You can find the full invitation at the Art Of Hosting website.
Share:
One of the key skills in deliberative dialogue is figuring out what we are, together. This is often called “co-sensing” or “feeling into the collective field.” There are many ways to talk about but the practice is on the one hand tricky and subtle, and on the other, blazingly obvious.
In general, in North America and especially among groups of people that are actively engaged in questions about co-sening the collective field, a speech pattern I have notcied goes something like this:
- I feel that we need to…
- My thoughts are that we should…
- I just throw this out there for consideration…
- I’m not sure but I think we…
In other words, oin our efforts to discern the collective, we very often start with a non-definitive statement about our personal relation to what might be held collectively. Very often these kinds of statements serve to keep us stuck in individual perspectives. What we end up talking about is our own perspectives on things. Instead of sensing into the whole, we are negotiating with the parts. There is no emergent sense of what we have between us.

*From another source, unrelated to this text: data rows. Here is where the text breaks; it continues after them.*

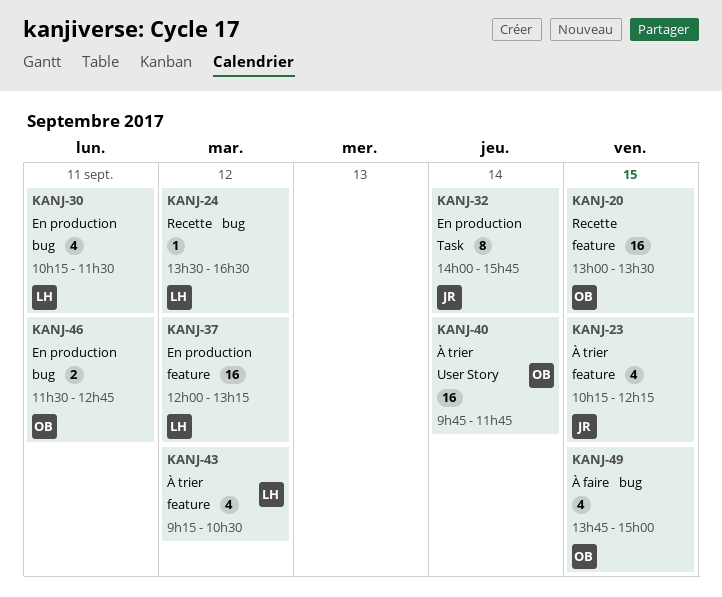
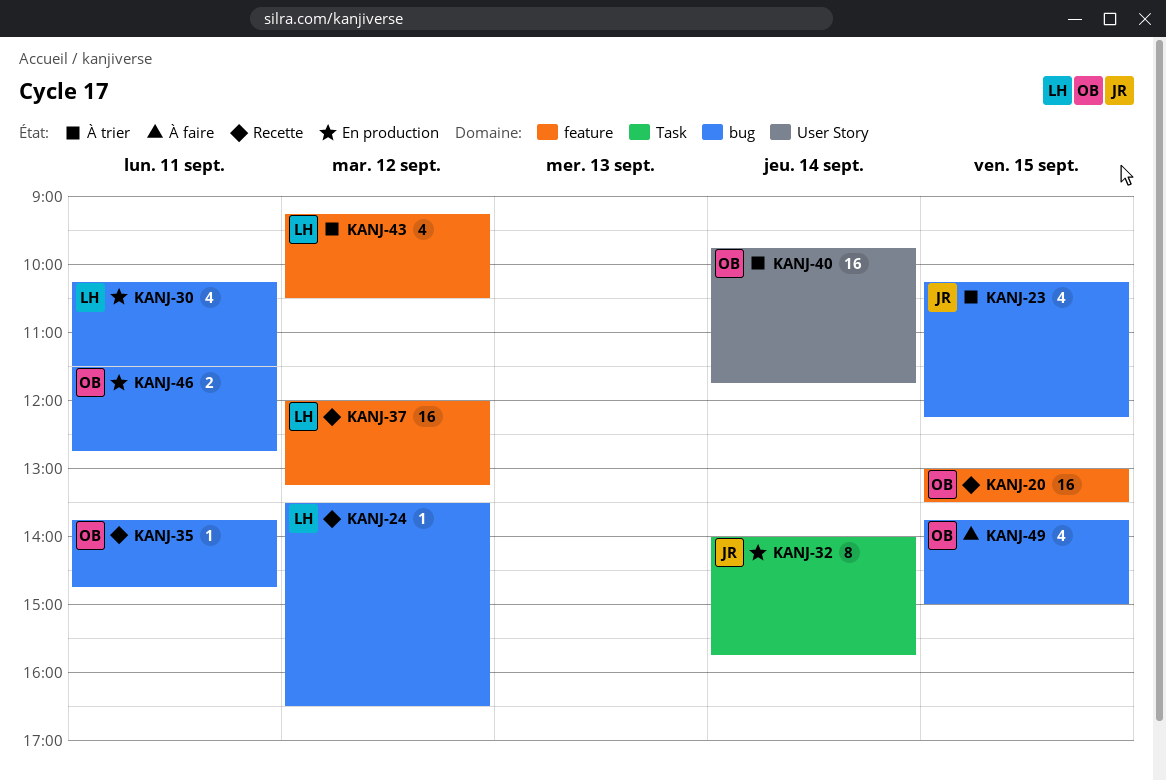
KANJ-23, label: feature -> bug
KANJ-35: none -> present
KANJ-37, status: En production -> Recette

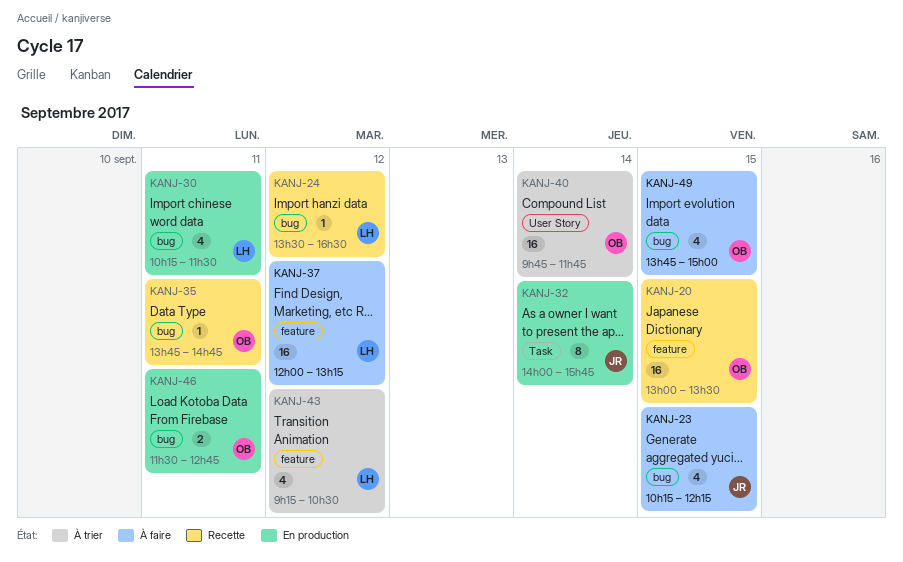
KANJ-23, status: À trier -> À faire
KANJ-37, status: Recette -> À faire

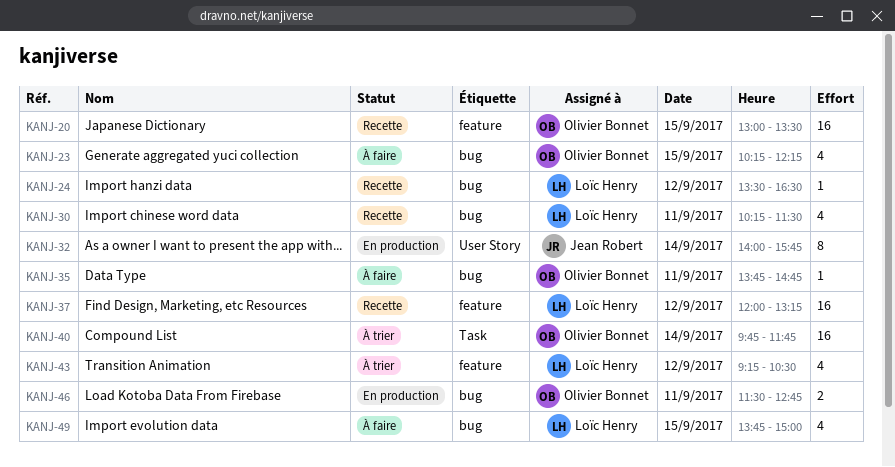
KANJ-23, owner: Jean Robert -> Olivier Bonnet
KANJ-30, status: En production -> Recette
KANJ-32, label: Task -> User Story
KANJ-35, status: Recette -> À faire
KANJ-37, status: À faire -> Recette
KANJ-40, label: User Story -> Task
KANJ-49, owner: Olivier Bonnet -> Loïc Henry

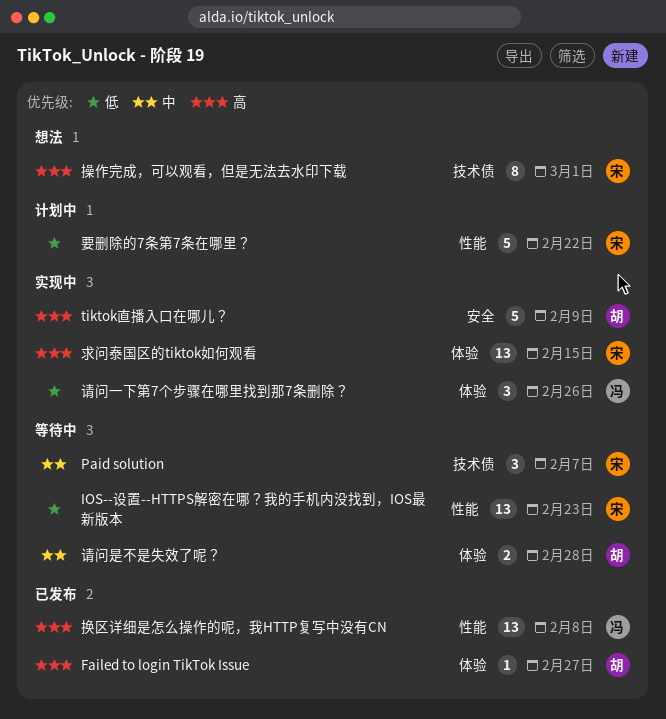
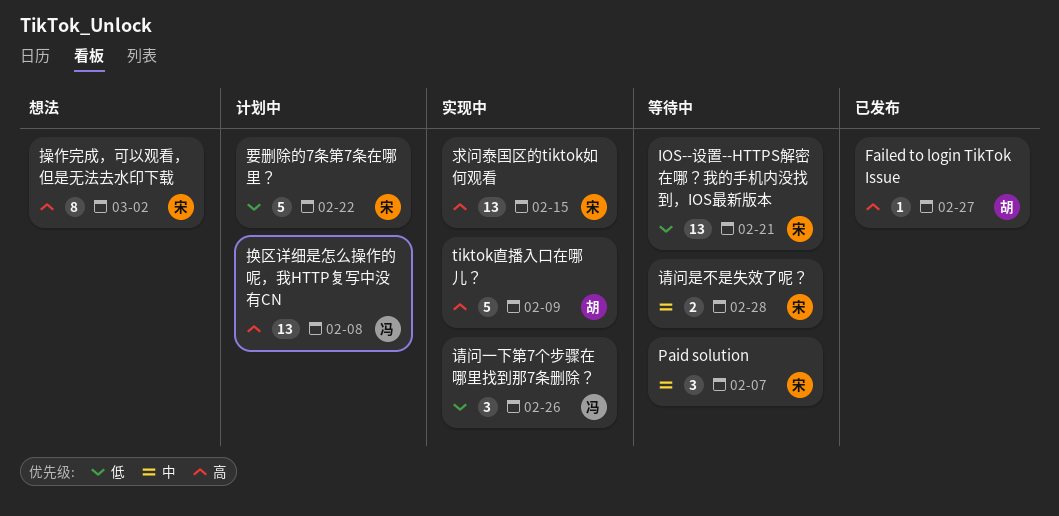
IOS--设置--HTTPS解密在哪？我的手机内没找到，IOS最新版本, due: Feb 23 -> Feb 21
换区详细是怎么操作的呢，我HTTP复写中没有CN, status: 已发布 -> 计划中
操作完成，可以观看，但是无法去水印下载, due: Mar 1 -> Mar 2
请问是不是失效了呢？, owner: 胡 -> 宋

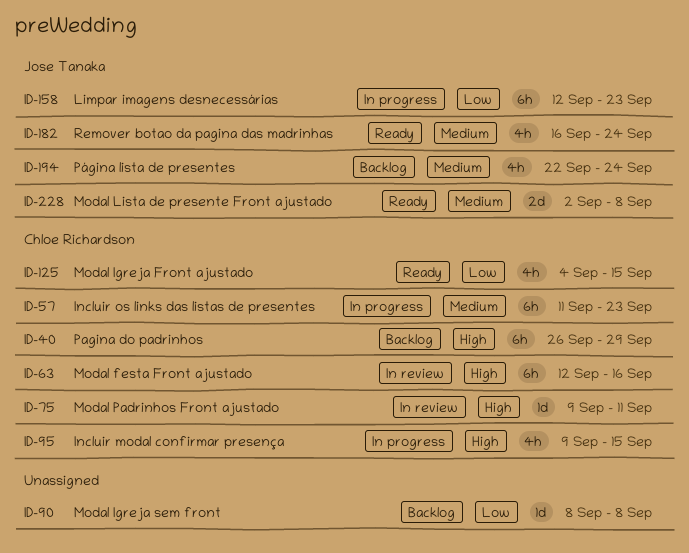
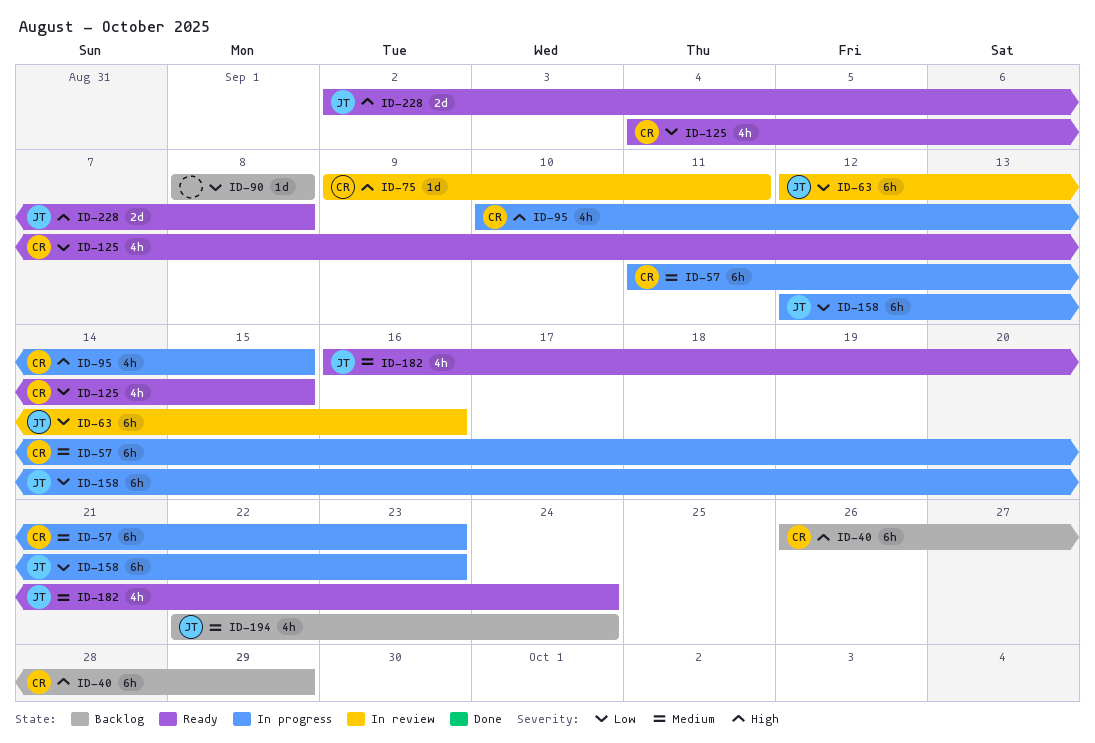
ID-63, owner: Chloe Richardson -> Jose Tanaka
ID-63, priority: High -> Low
ID-95, start: Sep 9 -> Sep 10
ID-228, priority: Medium -> High

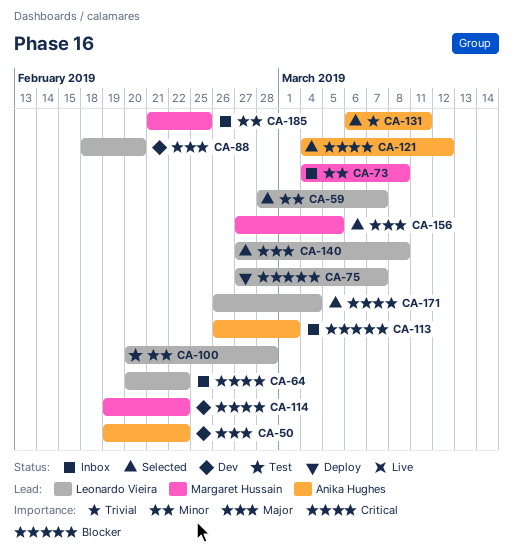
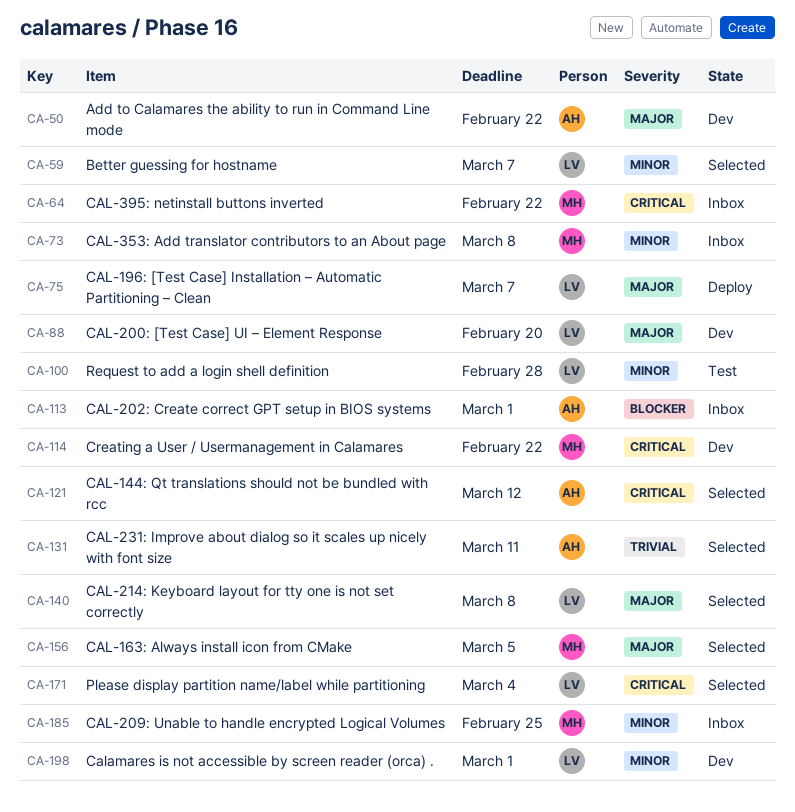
CA-64, owner: Leonardo Vieira -> Margaret Hussain
CA-75, priority: Blocker -> Major
CA-198: none -> present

Last week, I was working with some ha’wilh (chiefs) from the Nuu-Chah-Nulth nations of the west coast of Vancouver Island. (We were in this building). Although this was a somewhat standard government consultation meeting, these ha-wiilh are quite practiced in traditional arts of deliberation. Much of the conversation during the day conformed to the above pattern, but at one point, for about a half an hour, there was a deep deliberative tone that came over the meeting. We were talking about a government policy that is aimed at protecting wild salmon, an absolutely essential animal to Nuu-Chah-Nulth communities.
When talk about the policy, the pace of the conversation slowed down and the ha’wilh entered this pattern:
- We need to support this policy. I support it.
- We have to find a way to involve the province in this. Here’s who I know on this.
- Logging in our watersheds affects these fish and our communities are affected as well. What can we do about that?
The essence of this pattern is that one waits for something to be so obvious that a dclarative statement about “we,” “us” or “our” begs to be stated. And once it is stated, it is supported with a statement about how “I” relate to that whole.
This produces a number of profound shifts in a field, and very quickly. First, it slows everything down. It is not possible to rush to conclusions about what is in the collective field. Second, it builds conidence and accountability into the speech acts. It is very, very difficult to say “we need to support this” if you are uncertain of whether we do or not. This shift takes us from random individual thoughts and speculations into a space where we need to think carefully, sense outside of our own inner voice and speak clearly what is in the middle.
This is a very abstract notion, but anyone who has driven a car or ridden a bike in traffic knows what I am talking about. When we are driving our cars together, we are actually creating traffic. Traffic is the emergent phenomenon, the thing that we can only do together. In order to create traffic that serves us, we need to be constantly sensing the field of the road. This involves figuring out what other drivers are doing, noticing the flow and engaging safely but confidently. You need to both claim space and leave space to drive safely. Anyone who offers something into the field that is too focused on the individual disturbs the field significantly. They drive like road hogs, dangerous, not fully connected to the field around them.
So the teaching of the ha’wilh is very straightforward for any form of deliberation and co-sening: quickly go to the “we.”